As August approaches, I use this time to reflect on my professional learning experiences over the last twelve months. Working at a nonprofit that supports college and career readiness for students across the country, the cycles of learning and professional learning opportunities vary from working in the K-12 sector. I use the month to think of the plans I intend to make as I craft and develop plans that work for the majority of career and technical education teachers I work with each year. The summer is busy and booming with a plethora of learning opportunities within the districts, the state, and the national annual conference. I find true value and importance in the Learning Forward professional learning standards and applying it to my work as an external provider to school districts. The principles focus and center the recommendations I make and implement into the programming. I strive to employ elements of building networking and professional networking communities, leadership sessions, providing each session with data, resources, student outcomes, potential implementation suggestion and key learning designs.  Most recently, I attended a Marriott event and learned about the new trends in event planning and programming for the future. I learned that corporate events are very similar to education events. The language is a bit different, but aligning the content helped me in focusing on the key components in extracting elements to craft high quality professional learning programming.
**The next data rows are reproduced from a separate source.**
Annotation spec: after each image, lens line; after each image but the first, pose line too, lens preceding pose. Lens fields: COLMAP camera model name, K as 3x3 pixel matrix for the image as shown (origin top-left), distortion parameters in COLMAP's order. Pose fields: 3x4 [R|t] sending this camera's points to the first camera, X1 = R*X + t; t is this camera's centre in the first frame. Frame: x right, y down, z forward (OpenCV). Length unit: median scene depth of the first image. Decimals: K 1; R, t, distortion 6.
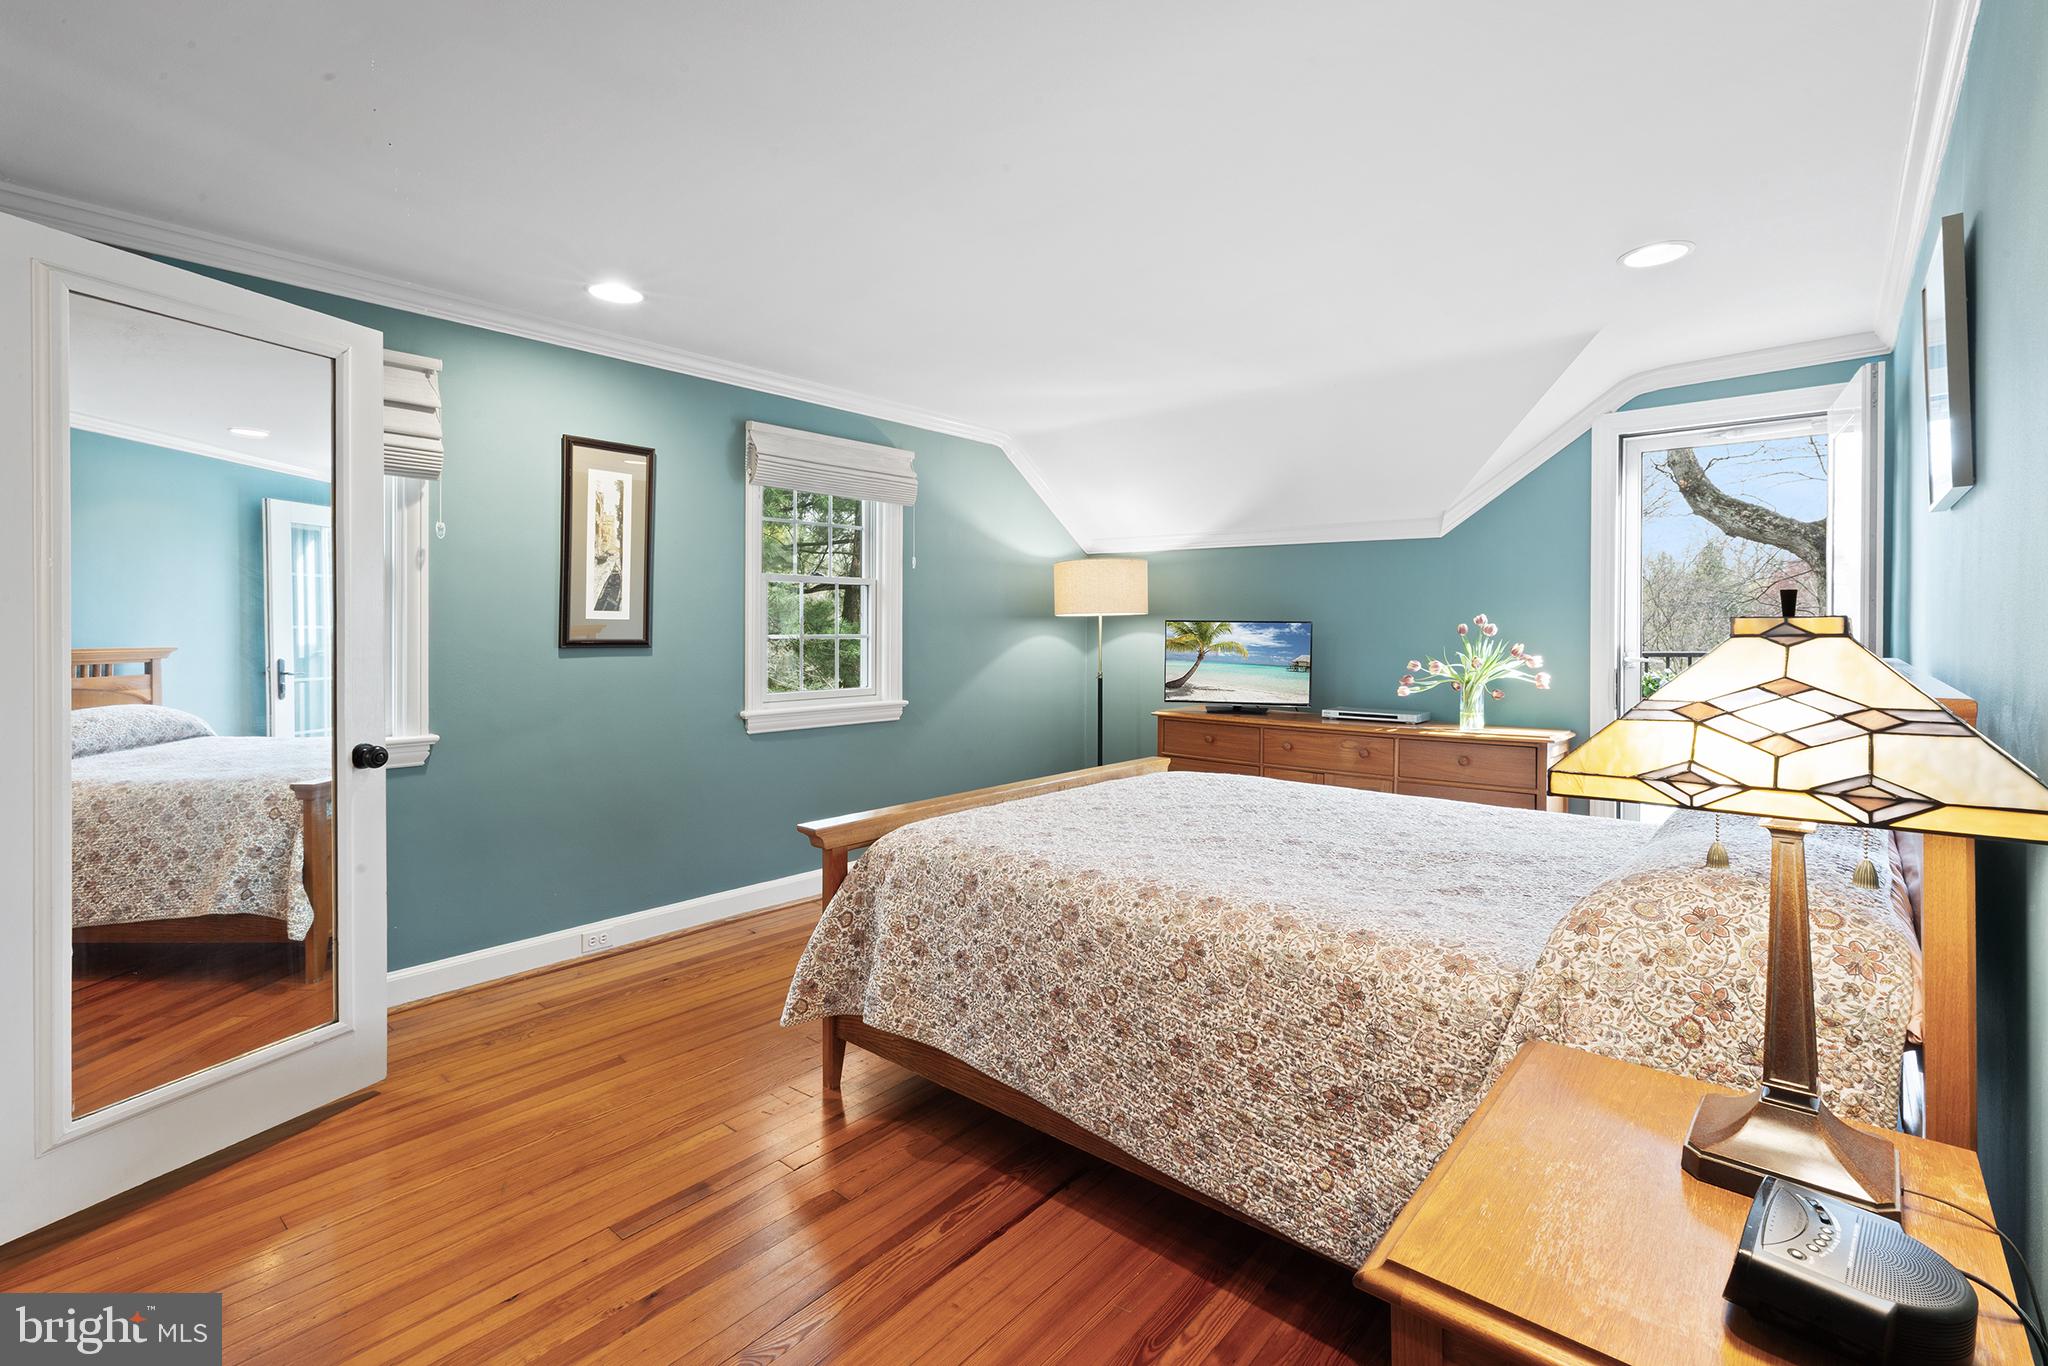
lens RADIAL K [[923.2, 0, 992.6], [0, 923.2, 638.7], [0, 0, 1]] dist [0.002094, -0.000954]
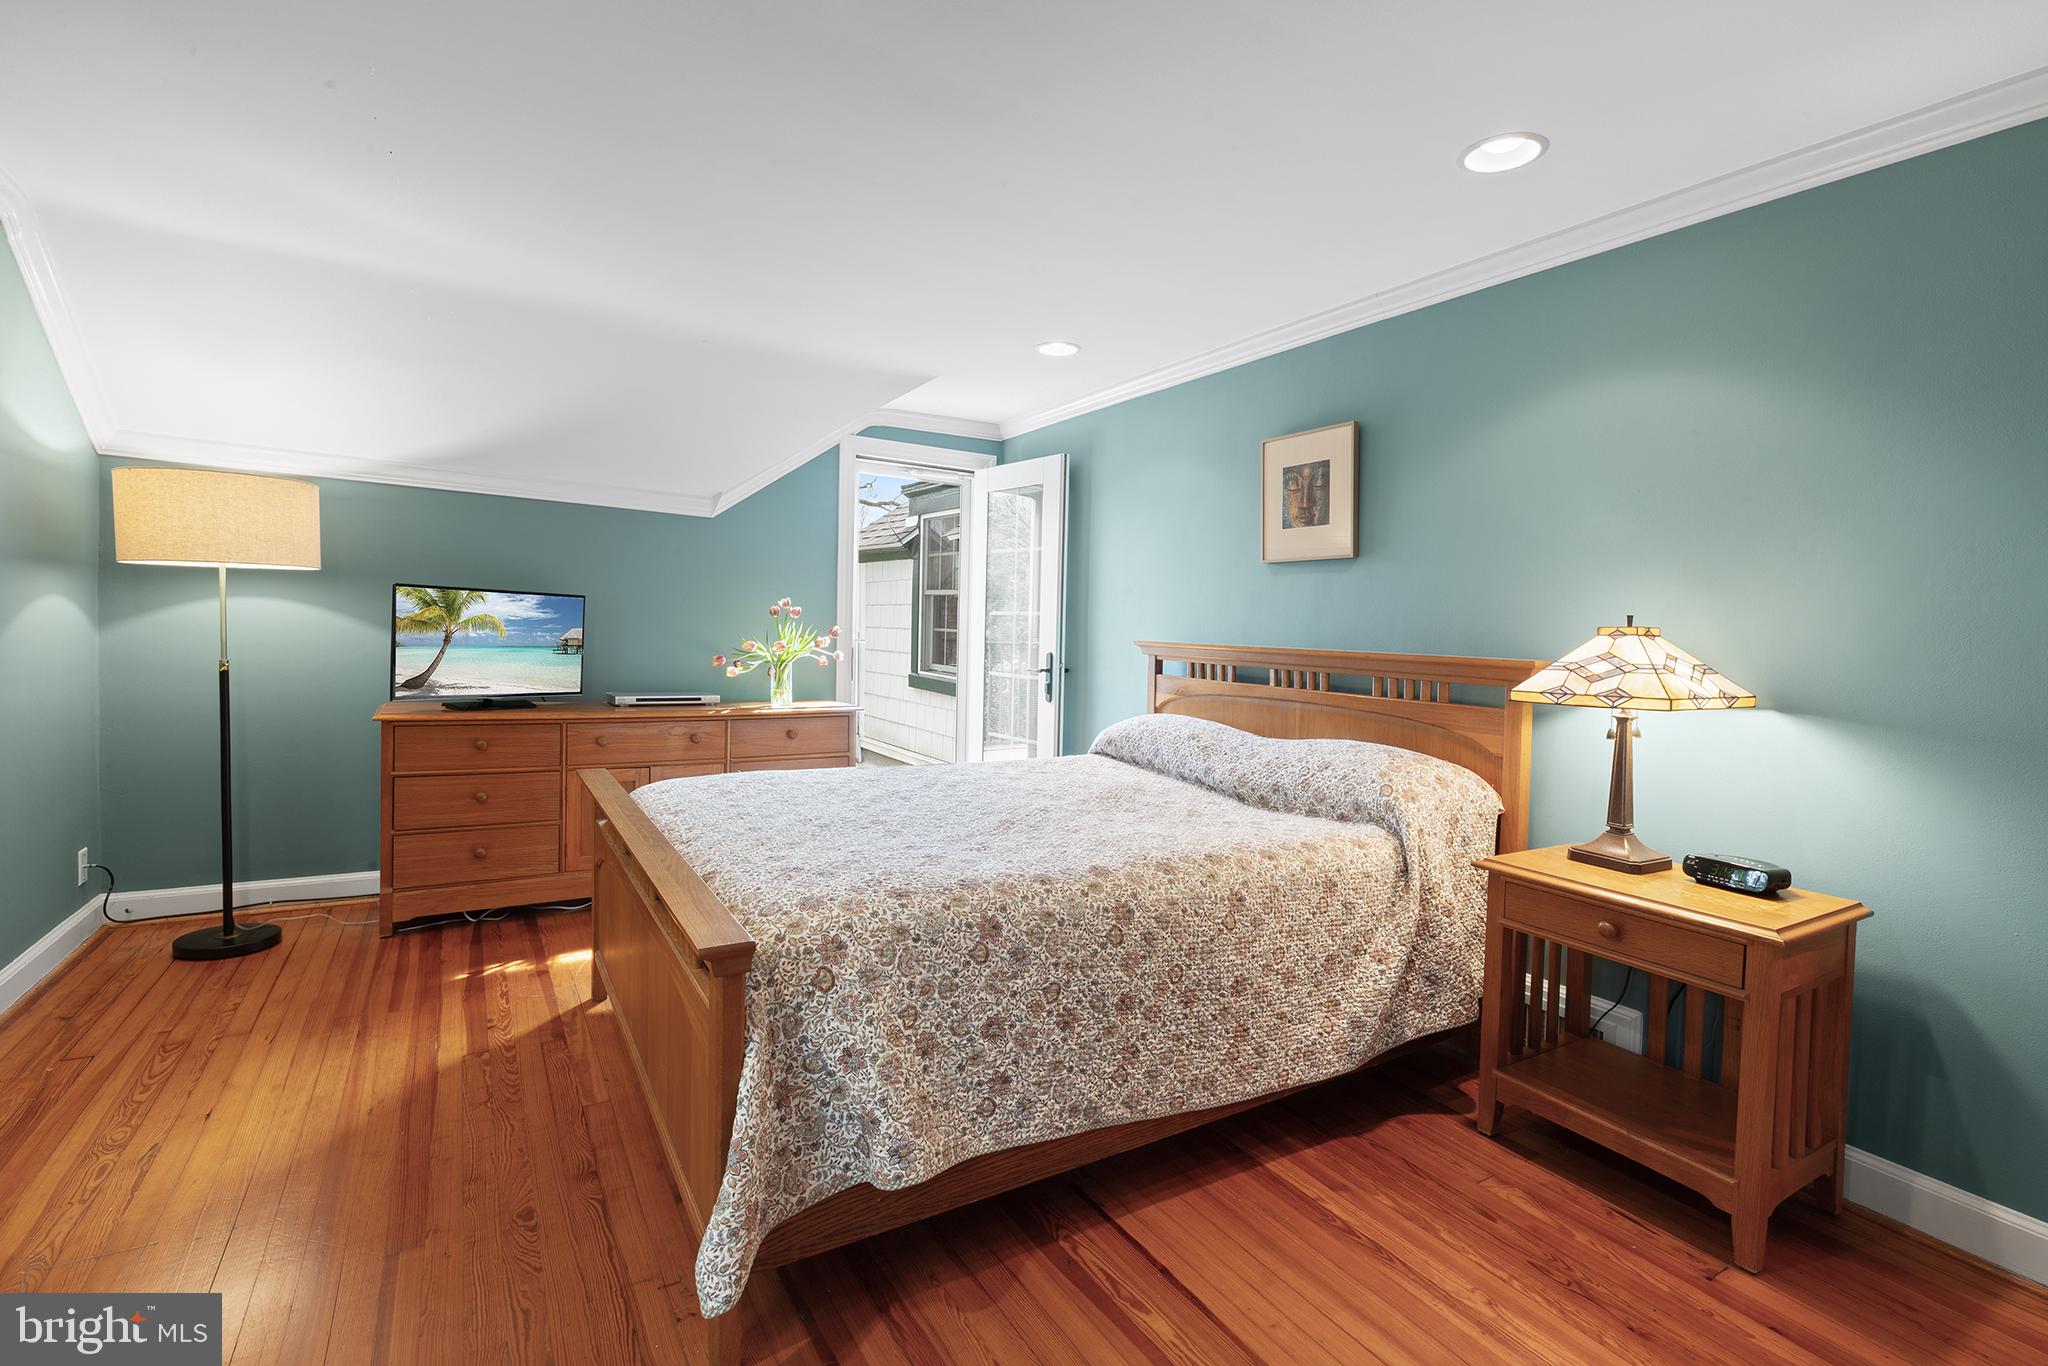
lens RADIAL K [[923.2, 0, 1021.8], [0, 923.2, 671.3], [0, 0, 1]] dist [0.002094, -0.000954]
pose [[0.298878, -0.034525, 0.953667, -0.808671], [-0.021854, 0.998836, 0.043009, 0.013121], [-0.954041, -0.033696, 0.297775, 0.801380]]
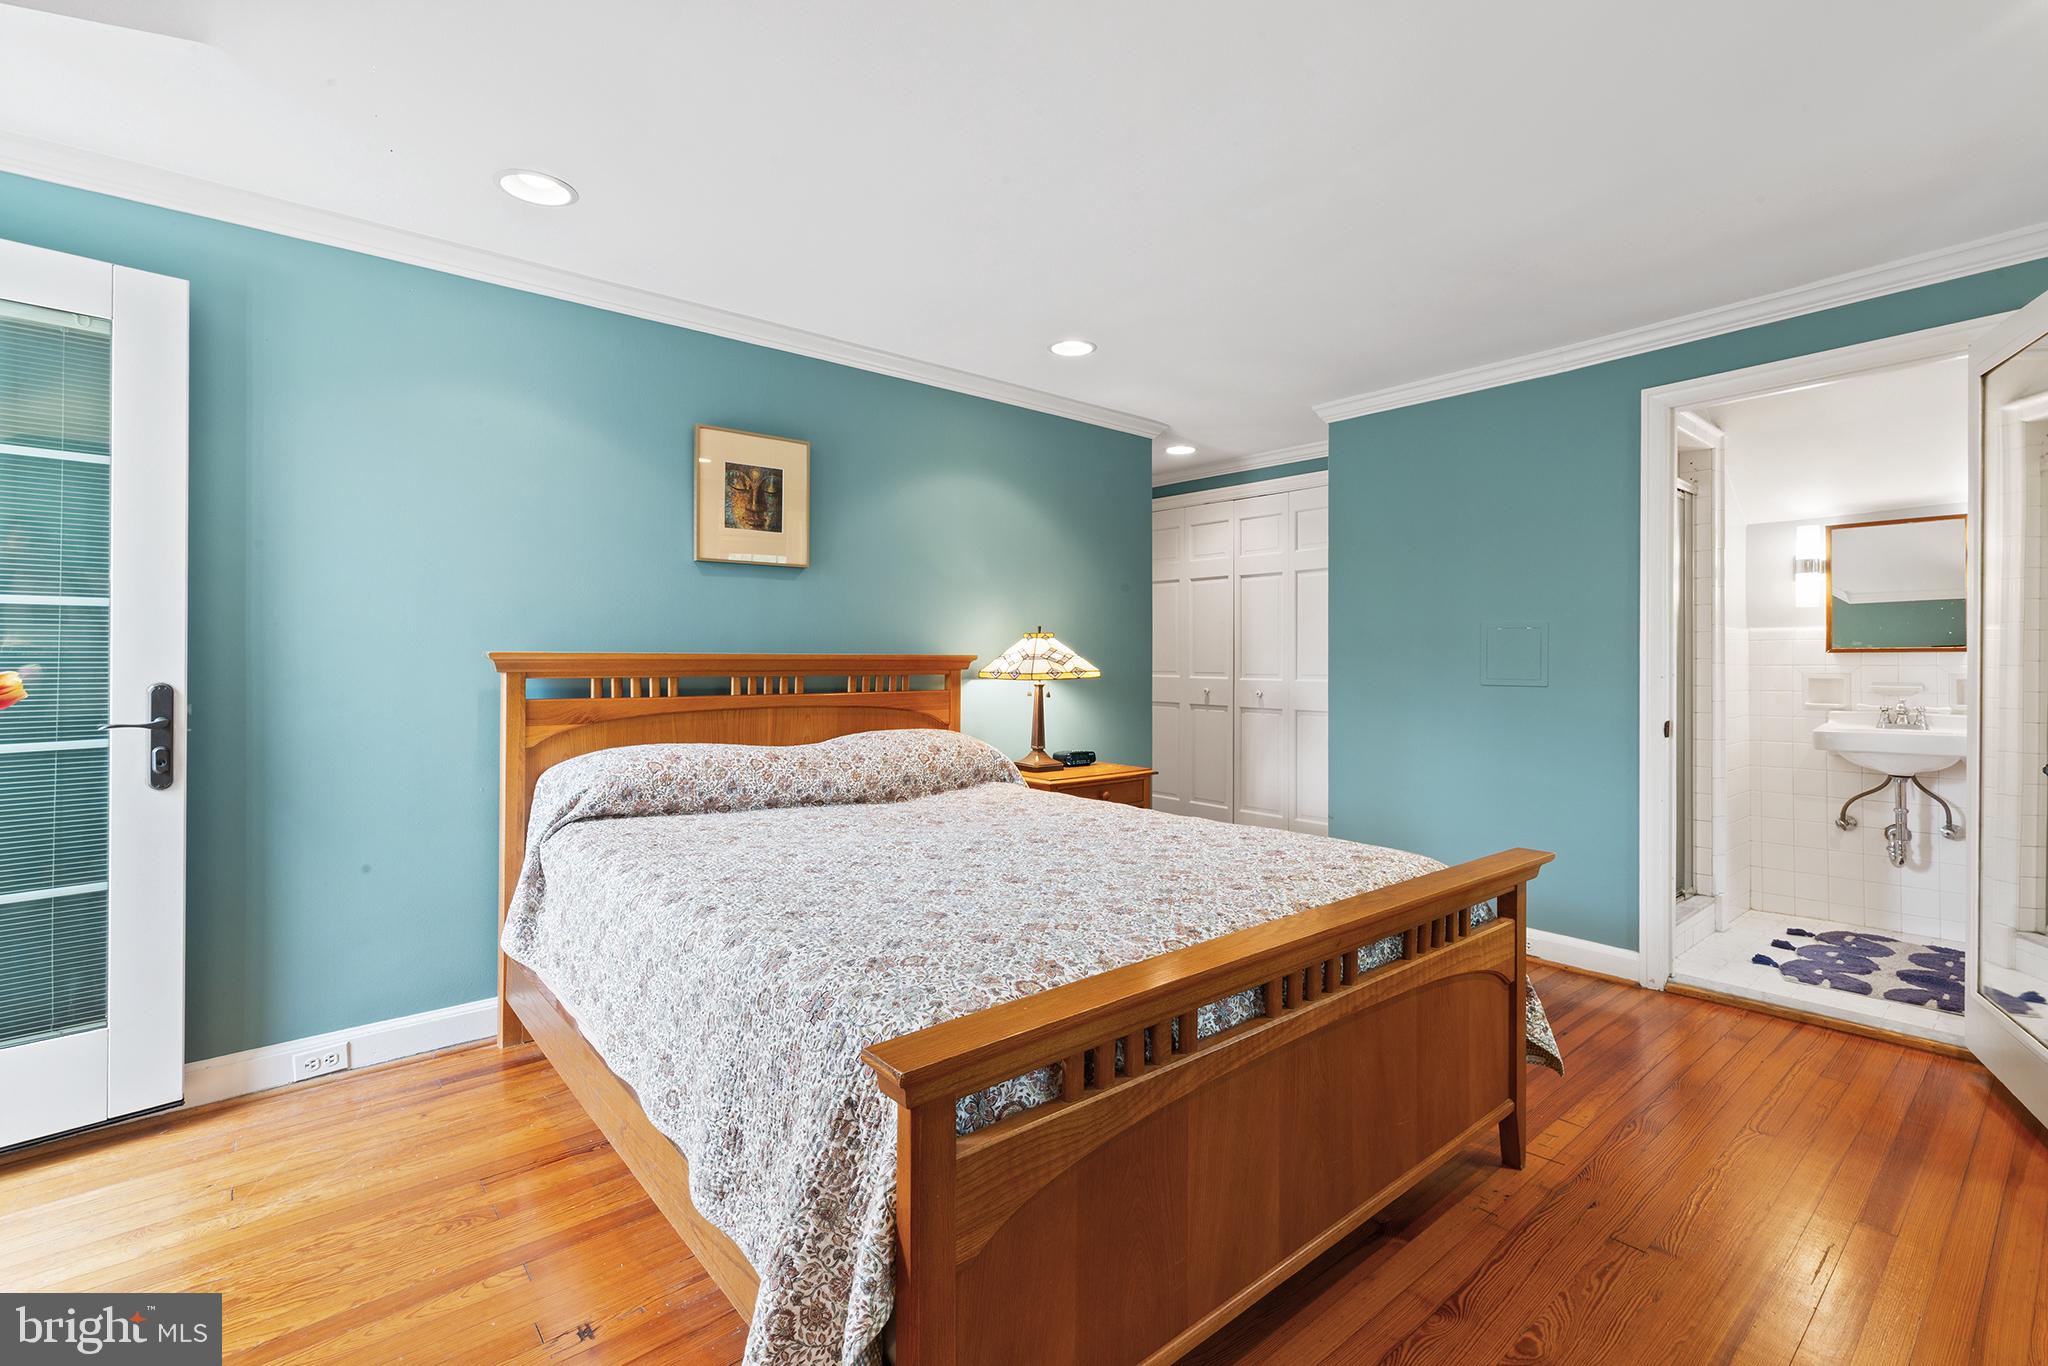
lens RADIAL K [[923.2, 0, 1038.7], [0, 923.2, 650.1], [0, 0, 1]] dist [0.002094, -0.000954]
pose [[-0.990880, -0.001108, 0.134745, -0.079319], [-0.000326, 0.999983, 0.005824, 0.015310], [-0.134749, 0.005727, -0.990863, 1.913750]]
The 5 sessions included the following:

  • Emotional Intelligence
  • Orchestrated Serendipity
  • Multi-modal design
  • Bigger than Oneself
  • Clear Sense of Place

Each session embodied the concept on the user end and helped me think through what is possible for educators to attend professional learning events that I coordinate that use these key concepts as a driving force. There are ways to create sessions that use the concepts and address financial implications, or even logistical implications. When educators leave the classroom and take time away from other areas of their lives I want to make sure that the moments of learning are meaningful and the take aways are impactful. Working on designing space that is comfortable and creative is an area I have spent the last few years researching and inquiring about across the country, this year I was able to implement a two-sided lounge with a variety of furniture that made networking easier for participants. Each conference I lead has a theme, but the new concept I will try moving forward is to try to lead the team in creating social impact and meaningful engagement, it is a huge concept and will have long lasting impact beyond the conference and attendees can take that concept to their school community. Finally, an important concept to think through when planning conferences is the actual location and bringing in the spirit of the city or state into the event.

I was truly pleased to see that these concepts were transferable to my world as a professional learning developer in merging these ideas with Learning Forward’s professional learning standards.